W Światowym Dniu Świadomości o Stratach i Marnowaniu Żywności koniński Bank Żywności świętował 25-lecie swojej działalności. Stowarzyszenie już ćwierć wieku zbiera żywność wciąż zdatną do spożycia i rozdziela ją potrzebującym. Dziś, po 25 latach, Ireneusz Niewiarowski, założyciel banku, mówił o swoim pierwszym, jak sam przyznaje, dość naiwnym marzeniu. Teraz jest już nowe, które według Joanny Piekarczyk, dyrektor banku, ma szansę stać się realnym planem.
– Rocznie wyrzucamy w Polsce około 5 mln ton jedzenia. Najwięcej marnujemy go w gospodarstwach domowych. Wyrzucamy głównie pieczywo, ale również ogromne ilości warzyw i owoców. Najczęściej stoi za tym tendencja ulegania promocjom, polska mentalność zastawiania stołu do syta, a także zwyczaj niesprawdzania zawartości lodówki przed wyjściem na zakupy – mówiła Joanna Piekarczyk, otwierając spotkanie.
Dzisiejszy dzień jubileuszu był przede wszystkim czasem wspomnień i podsumowań. Ireneusz Niewiarowski przyznał, że w momencie zakładania banku miał marzenie, aby organizacja ta przestała kiedyś istnieć. – Wierzyłem, że może w dalekiej przyszłości nie będzie już tyle osób potrzebujących, co wtedy – mówił.
Jak się okazało, stowarzyszenie ma pełne ręce pracy do dzisiaj. Jego główną siłą są wolontariusze. Bezinteresowną pomoc niesie zarówno młodzież, jak i dorośli, a wsparcie potrzebne jest nie tylko przy zbieraniu żywności. – W ramach wolontariatu jeden pan założył nam w tym właśnie magazynie instalację elektryczną – opowiadał inicjator działalności banku.
Dziś nowym, bardziej realnym marzeniem zarządu jest wybudowa kolejnego magazynu, który będzie miejscem nie tylko przetrzymywania żywności, ale także, a może przede wszystkim edukacji najmłodszych.

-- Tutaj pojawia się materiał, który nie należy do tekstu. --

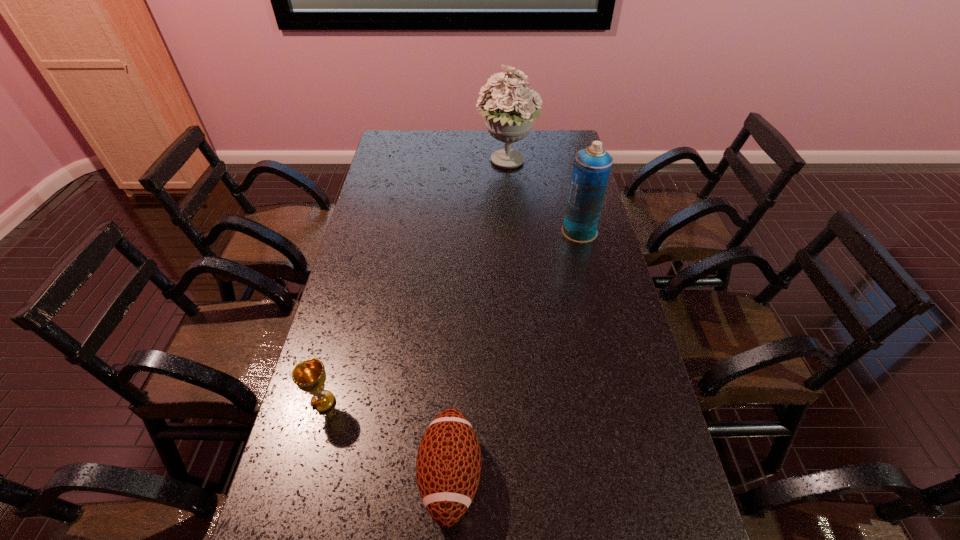
Locate an element on the screen. This screenshot has height=540, width=960. object that is at the far edge is located at coordinates (509, 118).

Identify the location of object that is positioned at the left edge. (309, 376).

Where is `object situated at the right edge`? object situated at the right edge is located at coordinates (591, 168).

In the image, there is a desktop. At what (x,y) coordinates should I click in order to perform the action: click on free space at the far edge. Please return your answer as a coordinate pair (x, y). Looking at the image, I should click on (493, 150).

At what (x,y) coordinates should I click in order to perform the action: click on blank area at the left edge. Please return your answer as a coordinate pair (x, y). The height and width of the screenshot is (540, 960). Looking at the image, I should click on (348, 397).

This screenshot has height=540, width=960. In the image, there is a desktop. Identify the location of free region at the right edge. (613, 269).

This screenshot has height=540, width=960. What are the coordinates of `vacant space at the far right corner` in the screenshot? It's located at (540, 137).

The image size is (960, 540). I want to click on free spot between the third farthest object and the football, so click(387, 439).

Identify the location of vacant space that is in between the second nearest object and the nearest object. (387, 439).

The image size is (960, 540). I want to click on free space between the rightmost object and the leftmost object, so click(451, 317).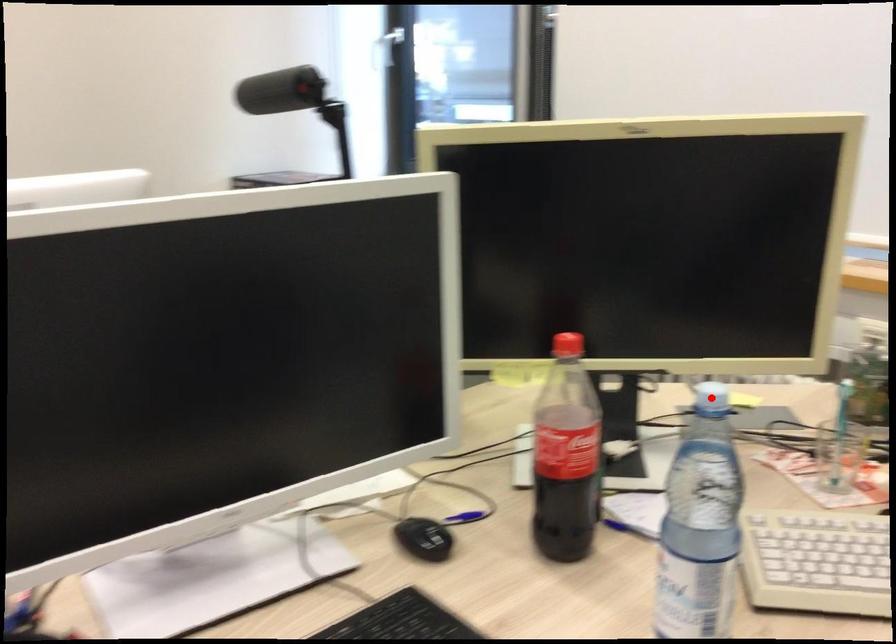
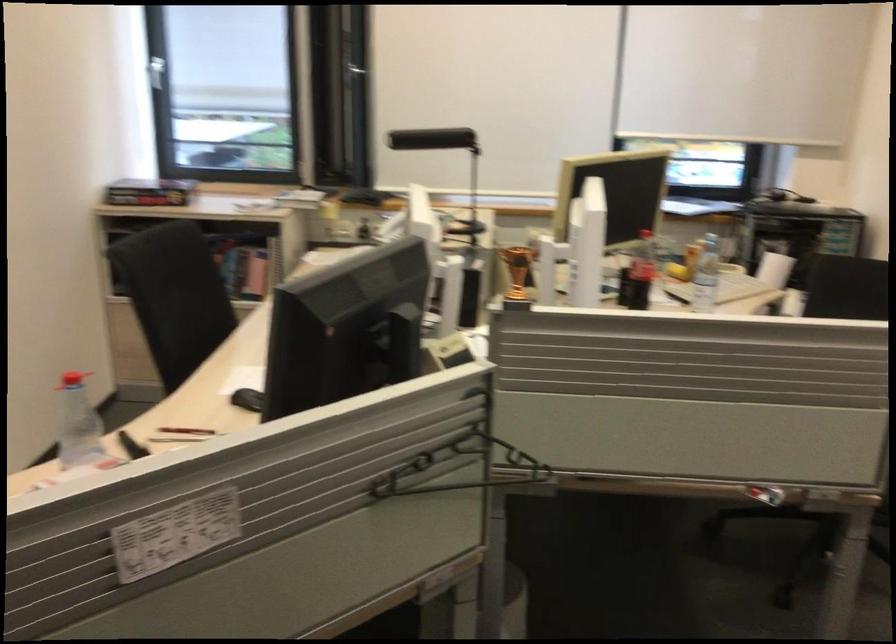
Locate, in the second image, the point that corresponds to the highlighted location in the first image.

(702, 232)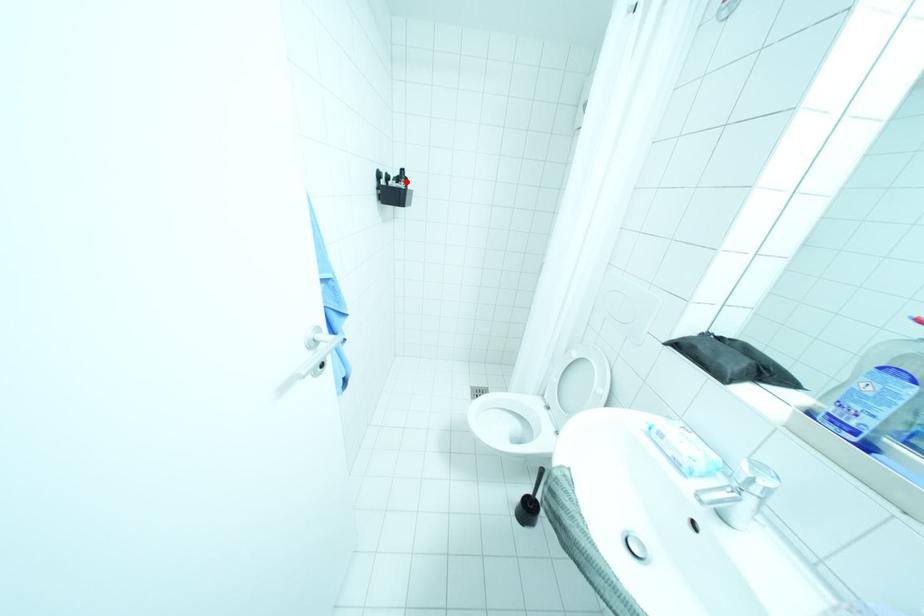
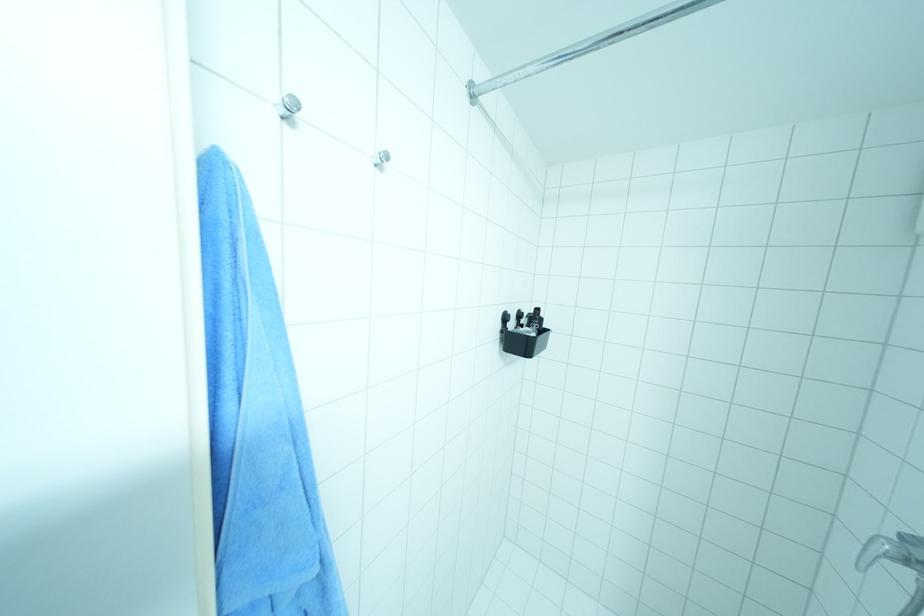
Question: I am providing you with two images of the same scene from different viewpoints. A red point is marked on the first image. Can you still see the location of the red point in image 2?

Choices:
 (A) Yes
 (B) No

Answer: (A)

Wsparcie organizacji w tym wyjątkowym dniu zapewnił Krzysztof Grabowski, wicemarszałek województwa wielkopolskiego, który ogłosił, że zarząd podjął dziś uchwałę, by środki w ramach programu zapobiegającego marnowaniu żywności w Wielkopolsce przeznaczyć już na konkretne akcje.